Activity: Express every one of the records below as a row in a two-column CSV file with the header instruction,reading, putting each record's text under instruction and its answer under reading. Wrap each field in double quotes and turn any line breaks inside a field into spaces.

Source material:
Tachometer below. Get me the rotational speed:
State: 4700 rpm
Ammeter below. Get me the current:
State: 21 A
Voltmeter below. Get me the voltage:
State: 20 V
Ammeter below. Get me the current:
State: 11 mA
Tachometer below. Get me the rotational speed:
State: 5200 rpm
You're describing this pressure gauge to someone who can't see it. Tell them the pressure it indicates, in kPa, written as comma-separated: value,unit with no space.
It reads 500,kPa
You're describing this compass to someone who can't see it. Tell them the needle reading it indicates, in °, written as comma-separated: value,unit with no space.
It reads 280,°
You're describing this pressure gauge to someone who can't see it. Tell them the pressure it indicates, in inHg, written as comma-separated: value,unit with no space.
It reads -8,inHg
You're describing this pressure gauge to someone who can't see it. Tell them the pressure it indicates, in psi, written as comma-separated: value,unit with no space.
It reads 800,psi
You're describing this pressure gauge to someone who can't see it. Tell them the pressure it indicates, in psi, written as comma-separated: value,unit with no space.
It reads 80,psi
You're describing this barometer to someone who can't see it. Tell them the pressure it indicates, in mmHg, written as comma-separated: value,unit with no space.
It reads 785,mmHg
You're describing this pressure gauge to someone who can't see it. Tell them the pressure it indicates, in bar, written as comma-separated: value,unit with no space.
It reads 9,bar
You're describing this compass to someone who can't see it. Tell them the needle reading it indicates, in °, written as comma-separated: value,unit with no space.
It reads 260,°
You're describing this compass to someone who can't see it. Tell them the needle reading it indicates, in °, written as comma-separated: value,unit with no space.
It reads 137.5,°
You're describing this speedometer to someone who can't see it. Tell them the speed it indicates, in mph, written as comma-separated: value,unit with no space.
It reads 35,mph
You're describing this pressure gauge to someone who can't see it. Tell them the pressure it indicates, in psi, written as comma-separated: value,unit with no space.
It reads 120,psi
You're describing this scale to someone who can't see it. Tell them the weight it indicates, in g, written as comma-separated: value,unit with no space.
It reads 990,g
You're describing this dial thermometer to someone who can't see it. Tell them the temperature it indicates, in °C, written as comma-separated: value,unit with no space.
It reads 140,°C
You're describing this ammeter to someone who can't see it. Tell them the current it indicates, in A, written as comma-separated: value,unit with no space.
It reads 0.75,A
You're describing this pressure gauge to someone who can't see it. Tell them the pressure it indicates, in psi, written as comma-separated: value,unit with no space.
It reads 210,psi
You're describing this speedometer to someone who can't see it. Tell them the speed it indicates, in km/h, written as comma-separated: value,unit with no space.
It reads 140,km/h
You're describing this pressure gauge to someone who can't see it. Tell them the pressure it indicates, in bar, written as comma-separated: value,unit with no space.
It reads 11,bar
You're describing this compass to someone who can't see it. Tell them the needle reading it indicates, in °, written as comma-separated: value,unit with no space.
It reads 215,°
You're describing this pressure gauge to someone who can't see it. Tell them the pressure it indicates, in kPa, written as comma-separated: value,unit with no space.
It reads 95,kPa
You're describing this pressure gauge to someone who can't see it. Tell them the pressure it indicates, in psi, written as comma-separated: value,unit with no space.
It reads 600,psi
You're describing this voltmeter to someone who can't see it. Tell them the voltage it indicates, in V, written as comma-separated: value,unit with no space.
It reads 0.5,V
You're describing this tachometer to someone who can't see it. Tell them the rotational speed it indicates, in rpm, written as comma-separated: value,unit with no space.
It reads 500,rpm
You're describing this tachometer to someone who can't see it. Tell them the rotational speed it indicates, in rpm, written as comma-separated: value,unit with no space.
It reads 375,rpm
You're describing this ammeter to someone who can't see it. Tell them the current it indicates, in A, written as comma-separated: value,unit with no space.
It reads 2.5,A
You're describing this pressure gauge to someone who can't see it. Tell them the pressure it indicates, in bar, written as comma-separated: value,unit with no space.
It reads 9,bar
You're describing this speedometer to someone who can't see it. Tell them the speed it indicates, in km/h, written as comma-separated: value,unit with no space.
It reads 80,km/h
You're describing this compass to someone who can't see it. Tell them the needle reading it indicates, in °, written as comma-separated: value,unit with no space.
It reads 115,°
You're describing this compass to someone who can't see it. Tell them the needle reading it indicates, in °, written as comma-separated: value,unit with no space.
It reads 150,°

Written answer:
instruction,reading
"Tachometer below. Get me the rotational speed: State:","4700 rpm"
"Ammeter below. Get me the current: State:","21 A"
"Voltmeter below. Get me the voltage: State:","20 V"
"Ammeter below. Get me the current: State:","11 mA"
"Tachometer below. Get me the rotational speed: State:","5200 rpm"
"You're describing this pressure gauge to someone who can't see it. Tell them the pressure it indicates, in kPa, written as comma-separated: value,unit with no space. It reads","500,kPa"
"You're describing this compass to someone who can't see it. Tell them the needle reading it indicates, in °, written as comma-separated: value,unit with no space. It reads","280,°"
"You're describing this pressure gauge to someone who can't see it. Tell them the pressure it indicates, in inHg, written as comma-separated: value,unit with no space. It reads","-8,inHg"
"You're describing this pressure gauge to someone who can't see it. Tell them the pressure it indicates, in psi, written as comma-separated: value,unit with no space. It reads","800,psi"
"You're describing this pressure gauge to someone who can't see it. Tell them the pressure it indicates, in psi, written as comma-separated: value,unit with no space. It reads","80,psi"
"You're describing this barometer to someone who can't see it. Tell them the pressure it indicates, in mmHg, written as comma-separated: value,unit with no space. It reads","785,mmHg"
"You're describing this pressure gauge to someone who can't see it. Tell them the pressure it indicates, in bar, written as comma-separated: value,unit with no space. It reads","9,bar"
"You're describing this compass to someone who can't see it. Tell them the needle reading it indicates, in °, written as comma-separated: value,unit with no space. It reads","260,°"
"You're describing this compass to someone who can't see it. Tell them the needle reading it indicates, in °, written as comma-separated: value,unit with no space. It reads","137.5,°"
"You're describing this speedometer to someone who can't see it. Tell them the speed it indicates, in mph, written as comma-separated: value,unit with no space. It reads","35,mph"
"You're describing this pressure gauge to someone who can't see it. Tell them the pressure it indicates, in psi, written as comma-separated: value,unit with no space. It reads","120,psi"
"You're describing this scale to someone who can't see it. Tell them the weight it indicates, in g, written as comma-separated: value,unit with no space. It reads","990,g"
"You're describing this dial thermometer to someone who can't see it. Tell them the temperature it indicates, in °C, written as comma-separated: value,unit with no space. It reads","140,°C"
"You're describing this ammeter to someone who can't see it. Tell them the current it indicates, in A, written as comma-separated: value,unit with no space. It reads","0.75,A"
"You're describing this pressure gauge to someone who can't see it. Tell them the pressure it indicates, in psi, written as comma-separated: value,unit with no space. It reads","210,psi"
"You're describing this speedometer to someone who can't see it. Tell them the speed it indicates, in km/h, written as comma-separated: value,unit with no space. It reads","140,km/h"
"You're describing this pressure gauge to someone who can't see it. Tell them the pressure it indicates, in bar, written as comma-separated: value,unit with no space. It reads","11,bar"
"You're describing this compass to someone who can't see it. Tell them the needle reading it indicates, in °, written as comma-separated: value,unit with no space. It reads","215,°"
"You're describing this pressure gauge to someone who can't see it. Tell them the pressure it indicates, in kPa, written as comma-separated: value,unit with no space. It reads","95,kPa"
"You're describing this pressure gauge to someone who can't see it. Tell them the pressure it indicates, in psi, written as comma-separated: value,unit with no space. It reads","600,psi"
"You're describing this voltmeter to someone who can't see it. Tell them the voltage it indicates, in V, written as comma-separated: value,unit with no space. It reads","0.5,V"
"You're describing this tachometer to someone who can't see it. Tell them the rotational speed it indicates, in rpm, written as comma-separated: value,unit with no space. It reads","500,rpm"
"You're describing this tachometer to someone who can't see it. Tell them the rotational speed it indicates, in rpm, written as comma-separated: value,unit with no space. It reads","375,rpm"
"You're describing this ammeter to someone who can't see it. Tell them the current it indicates, in A, written as comma-separated: value,unit with no space. It reads","2.5,A"
"You're describing this pressure gauge to someone who can't see it. Tell them the pressure it indicates, in bar, written as comma-separated: value,unit with no space. It reads","9,bar"
"You're describing this speedometer to someone who can't see it. Tell them the speed it indicates, in km/h, written as comma-separated: value,unit with no space. It reads","80,km/h"
"You're describing this compass to someone who can't see it. Tell them the needle reading it indicates, in °, written as comma-separated: value,unit with no space. It reads","115,°"
"You're describing this compass to someone who can't see it. Tell them the needle reading it indicates, in °, written as comma-separated: value,unit with no space. It reads","150,°"